As nation celebrate 45
By Abdoulie John

“We must be ready to work harder and for longer hours with the little salary -’’ The words of Yahya Jammeh, as he addressed a huge crowd which gathered at the July 22nd Square (formerly McCarthy Square). The occasion was in celebration of Gambia’s 45th Independence anniversary.
The colourful ceremony was graced by Senegal’s President Abdoulie Wade and Junta leader General Seckouba Konate of Guinea as special guests of the day. Guinea Bissau’s President Malam Bacai Sahna was represented by his country’s National Assembly speaker.

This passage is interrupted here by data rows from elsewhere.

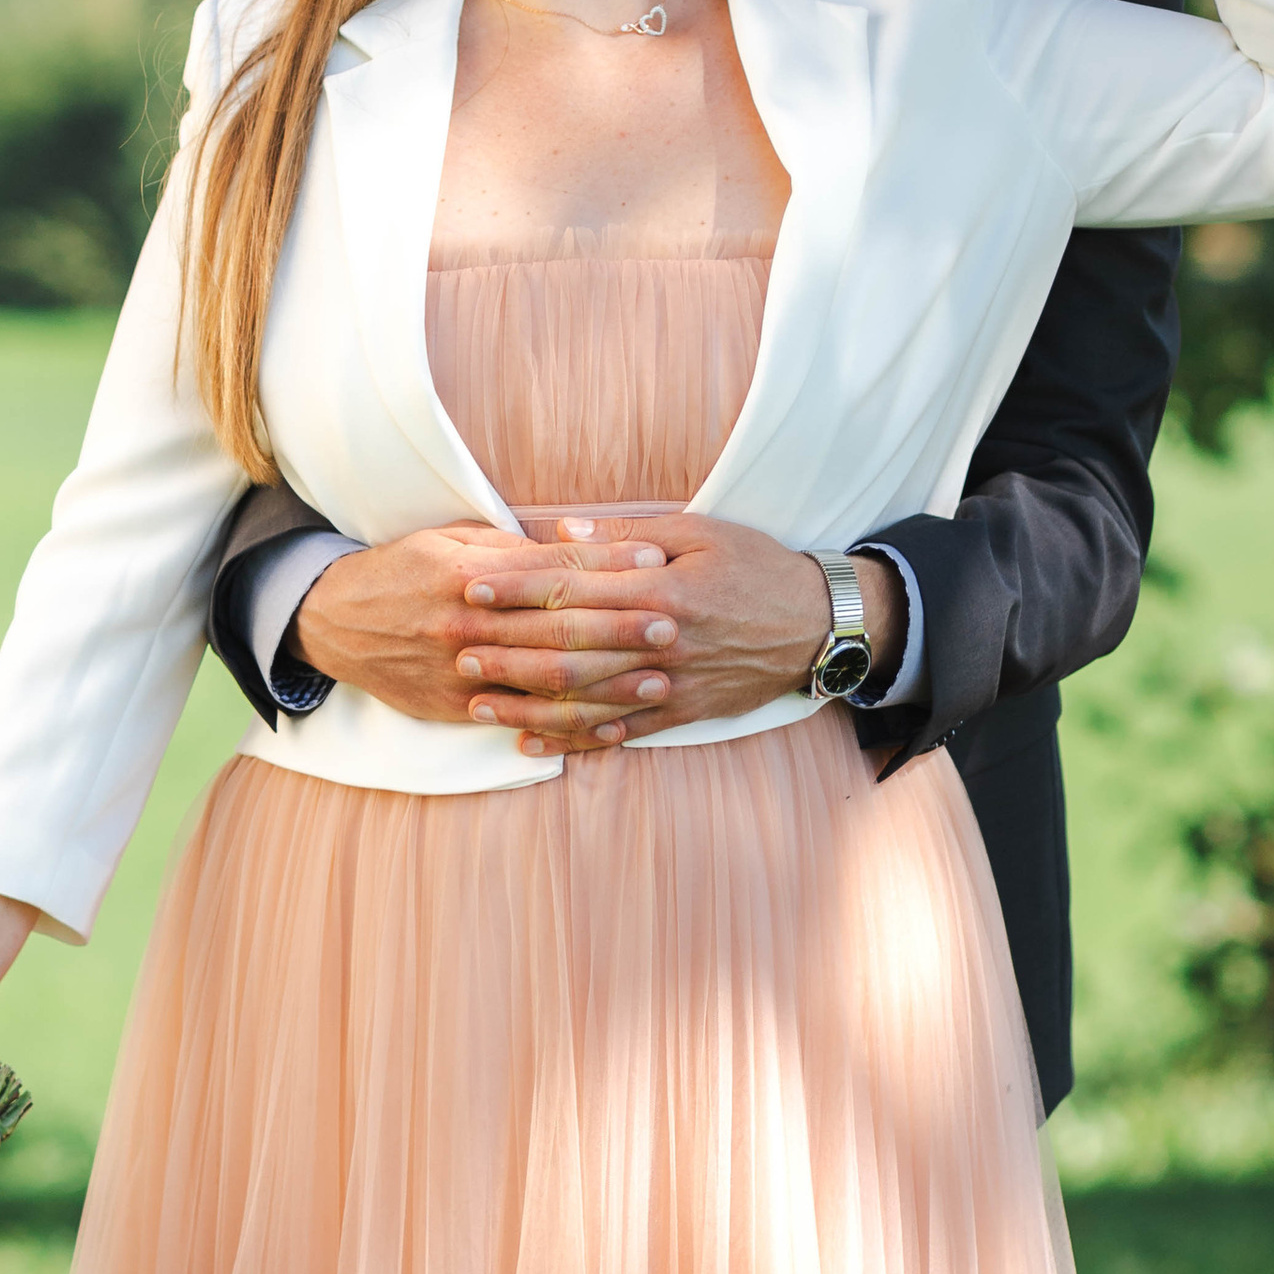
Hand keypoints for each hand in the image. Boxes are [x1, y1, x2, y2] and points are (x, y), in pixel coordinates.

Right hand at [293, 521, 682, 726]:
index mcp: (470, 573)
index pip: (551, 568)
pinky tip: (610, 727)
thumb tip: (577, 544)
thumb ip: (512, 548)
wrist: (336, 620)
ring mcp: (461, 670)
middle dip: (620, 626)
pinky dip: (567, 727)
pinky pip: (521, 721)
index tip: (656, 561)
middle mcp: (467, 622)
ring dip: (607, 683)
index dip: (607, 564)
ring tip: (658, 680)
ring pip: (545, 681)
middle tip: (674, 624)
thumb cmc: (403, 570)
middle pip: (557, 627)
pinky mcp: (455, 706)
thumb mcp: (451, 540)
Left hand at [455, 517, 906, 752]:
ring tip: (476, 704)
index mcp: (658, 588)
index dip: (515, 587)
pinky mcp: (681, 712)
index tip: (469, 585)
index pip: (571, 586)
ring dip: (526, 704)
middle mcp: (658, 640)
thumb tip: (562, 527)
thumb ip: (626, 532)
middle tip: (453, 647)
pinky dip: (574, 741)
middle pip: (567, 647)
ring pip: (585, 699)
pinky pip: (620, 732)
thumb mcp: (698, 530)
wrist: (820, 625)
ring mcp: (669, 683)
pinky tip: (532, 746)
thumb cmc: (756, 566)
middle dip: (505, 648)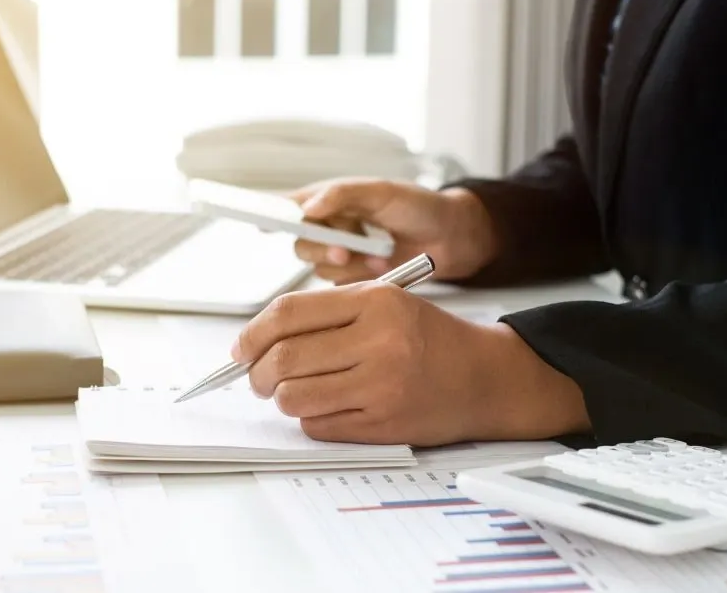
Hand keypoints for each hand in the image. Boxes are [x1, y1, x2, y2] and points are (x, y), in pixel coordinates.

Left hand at [231, 282, 591, 446]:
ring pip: (294, 396)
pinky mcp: (383, 424)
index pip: (289, 312)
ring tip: (287, 392)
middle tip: (256, 377)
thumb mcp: (387, 302)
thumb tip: (259, 338)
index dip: (253, 332)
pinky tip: (323, 407)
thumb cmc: (430, 338)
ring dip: (280, 397)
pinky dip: (308, 418)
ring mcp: (381, 386)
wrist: (486, 378)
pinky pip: (319, 425)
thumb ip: (329, 312)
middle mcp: (379, 342)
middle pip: (283, 358)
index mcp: (376, 301)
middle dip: (256, 372)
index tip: (241, 348)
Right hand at [289, 178, 497, 283]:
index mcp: (330, 199)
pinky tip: (383, 268)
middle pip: (302, 243)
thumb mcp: (382, 193)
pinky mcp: (353, 278)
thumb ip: (343, 196)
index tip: (262, 222)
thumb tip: (307, 207)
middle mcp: (330, 227)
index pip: (290, 206)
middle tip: (345, 250)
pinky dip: (362, 278)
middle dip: (324, 248)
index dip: (271, 215)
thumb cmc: (419, 206)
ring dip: (352, 264)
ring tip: (381, 256)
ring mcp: (341, 254)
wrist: (451, 239)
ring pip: (320, 267)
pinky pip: (340, 285)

Also present at the scene of the celebrations in Banjul were a good number of representatives from various African countries as well as members of the diplomatic corps.
The event was marked with a near two-hour military parade followed by a march-past by school children as a tradition.
President Yahya Jammeh used the occasion to call on Gambians to be ready to do more sacrifices for the betterment of the nation.
“We must be ready to work harder and for longer hours with the little salary that our country can afford now until such time that the Gambia is wealthy enough to pay fat salary,” he stated. And he added, ‘‘this is what the Japanese, Chinese and Singaporeans had to do before becoming economic giants.’’
Over the years, the Gambian leader has been championing a campaign for Gambians to put the culture of hard work at the centre stage of the development process. Through his “back to the land call”, he has on several occasions urged the youths to take their destiny into their own hands instead of searching for ‘‘greener pastures’’ abroad.
As a tradition, the Gambian leader highlighted a series of development projects his government undertook with the past one and half decade – education, energy, etc.
“Today, we have more than 600 graduates and more than 50 medical doctors,” he said, as he elaborated on his government’s development effort in bolstering the country’s health sector, once dependent entirely on foreign technical support.
As far as President Yahya Jammeh is concerned, none but Gambians themselves can develop the nation.
“Nobody is going to develop our country for us. Only we Gambians working together and pulling our efforts can make this country into an economic super power,” he said.
Colonial legacy
Like always, occasions like this serve as perfect opportunity for the Gambian leader to hit at his foreign critics. None is more so susceptible to Jammeh’s attacks than Britain, the country’s former colonial power.
He told the gathering at the July 22nd Square that regardless of his development achievement “we are accused of bad governance. But we have seen the difference between The Gambia after more than 400 years under colonialism and 15 years after the July 22 takeover.”
The Gambian leader however thanked all “our true friends who stood with us through thick and thin and continue to be with us.’’
He finally called on Gambians to work hard ‘‘in honesty to make The Gambia a model,’’ and to make ‘‘our children God fearing and patriotic.”
Moment for reflections
The question on the lips of many here in Gambia is, is there any reason to celebration. No, argues Halifa Sallah, leader of the National Alliance for Democracy and Development (NADD). There is no cause for celebration as
“Gambia is a highly indebted country and 59% of the populations are living in abject poverty,” Mr Sallah told Jollof News prior to the celebrations proper.
The renowned sociologist went on to say: “This is a period for reflection. We need to sit down and ask ourselves the meaning of independence. We must be analytical in our assessment of realities. Some people will say look at the country: today is better than yesterday. The President has built schools, infrastructures. But clearly we must look at the goal.”
According to the NADD leader, the goal must be able to marginalize poverty and uphold prosperity.
“From my own perspective, if I look at the society, we should have been far ahead from where we are today,’’ he said.